Liu was convicted in November 2010 “for promoting and selling offshore funds to Taiwan investors without regulatory approval when she was a licensed representative accredited to CITIC Securities Brokerage (HK) Limited and CITIC Securities Futures (HK) Limited”, the regulator said.
Liu was sentenced by the Taiwan Taipei District Court to four months imprisonment and fined NT$1.2m ($35,700), suspended for four years, the SFC said in a statement. She was also ordered to pay a total sum of NT$300,000 to Taiwan’s National Treasury.
In September 2012, Liu joined the private banking department of the Bank of East Asia as a relationship manager.

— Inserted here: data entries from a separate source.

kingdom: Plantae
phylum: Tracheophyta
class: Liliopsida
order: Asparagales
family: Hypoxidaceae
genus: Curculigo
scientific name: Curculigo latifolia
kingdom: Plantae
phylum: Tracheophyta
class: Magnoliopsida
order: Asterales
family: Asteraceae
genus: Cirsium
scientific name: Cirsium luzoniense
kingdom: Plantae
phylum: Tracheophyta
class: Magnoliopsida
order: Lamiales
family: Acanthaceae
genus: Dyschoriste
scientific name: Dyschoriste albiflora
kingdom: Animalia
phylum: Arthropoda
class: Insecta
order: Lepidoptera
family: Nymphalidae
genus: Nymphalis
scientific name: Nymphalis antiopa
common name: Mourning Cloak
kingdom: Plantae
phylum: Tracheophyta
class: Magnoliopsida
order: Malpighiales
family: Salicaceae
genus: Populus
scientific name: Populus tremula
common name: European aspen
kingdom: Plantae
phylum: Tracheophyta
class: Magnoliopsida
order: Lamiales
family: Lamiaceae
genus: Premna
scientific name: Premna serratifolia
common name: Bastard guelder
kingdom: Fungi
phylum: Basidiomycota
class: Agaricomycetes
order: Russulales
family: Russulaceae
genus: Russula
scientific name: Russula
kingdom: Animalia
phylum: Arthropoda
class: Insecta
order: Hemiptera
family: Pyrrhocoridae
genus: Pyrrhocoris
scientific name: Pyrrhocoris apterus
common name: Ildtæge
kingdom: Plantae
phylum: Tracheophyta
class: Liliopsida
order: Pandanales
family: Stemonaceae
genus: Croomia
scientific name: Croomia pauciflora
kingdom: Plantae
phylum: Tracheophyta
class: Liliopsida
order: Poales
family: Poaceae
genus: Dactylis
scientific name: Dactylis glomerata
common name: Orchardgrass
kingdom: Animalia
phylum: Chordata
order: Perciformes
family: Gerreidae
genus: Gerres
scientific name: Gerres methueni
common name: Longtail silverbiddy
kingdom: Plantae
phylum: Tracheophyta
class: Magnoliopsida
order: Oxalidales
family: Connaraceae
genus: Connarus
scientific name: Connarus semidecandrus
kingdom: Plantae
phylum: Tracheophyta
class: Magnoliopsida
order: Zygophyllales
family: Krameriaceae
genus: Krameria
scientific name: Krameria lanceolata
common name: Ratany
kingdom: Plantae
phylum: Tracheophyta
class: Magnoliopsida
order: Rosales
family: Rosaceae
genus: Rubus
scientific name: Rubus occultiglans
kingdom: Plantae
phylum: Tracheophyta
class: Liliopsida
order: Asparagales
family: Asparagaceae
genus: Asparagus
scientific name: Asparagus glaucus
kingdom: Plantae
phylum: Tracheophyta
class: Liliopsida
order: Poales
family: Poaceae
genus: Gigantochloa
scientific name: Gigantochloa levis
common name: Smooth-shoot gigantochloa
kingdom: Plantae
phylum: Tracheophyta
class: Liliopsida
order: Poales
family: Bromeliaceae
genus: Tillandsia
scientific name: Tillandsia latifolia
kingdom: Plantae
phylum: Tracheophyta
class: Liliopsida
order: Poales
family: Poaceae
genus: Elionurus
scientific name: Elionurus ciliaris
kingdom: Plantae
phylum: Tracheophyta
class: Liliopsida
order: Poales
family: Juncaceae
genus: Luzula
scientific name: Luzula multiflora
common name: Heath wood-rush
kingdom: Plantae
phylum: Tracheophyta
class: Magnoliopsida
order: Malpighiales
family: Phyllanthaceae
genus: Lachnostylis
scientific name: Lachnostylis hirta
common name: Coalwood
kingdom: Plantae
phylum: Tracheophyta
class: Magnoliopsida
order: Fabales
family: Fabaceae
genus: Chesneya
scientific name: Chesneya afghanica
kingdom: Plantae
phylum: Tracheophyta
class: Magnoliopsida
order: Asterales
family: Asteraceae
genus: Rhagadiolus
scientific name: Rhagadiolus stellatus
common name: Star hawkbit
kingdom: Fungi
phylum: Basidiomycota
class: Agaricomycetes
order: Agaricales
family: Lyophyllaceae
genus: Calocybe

Liu “failed to notify the SFC of her criminal conviction in Taiwan in 2010”, the regulator said.
“The SFC also found that Liu had made false declarations to the Bank of East Asia Limited, her subsequent employer, in that she did not disclose the criminal conviction in the job application form and self-declaration form submitted to the bank in 2012.”
Liu disclosed her conviction record in Taiwan on 5 September 2014 to her then supervisor at BEA after she received a letter from the SFC in August 2014 informing her of its investigation into her failure to disclose her conviction in Taiwan to the SFC. She resigned from the bank on 8 September 2014.
She is banned from re-entering the industry for eight months from 19 January 2016 to 18 September 2016.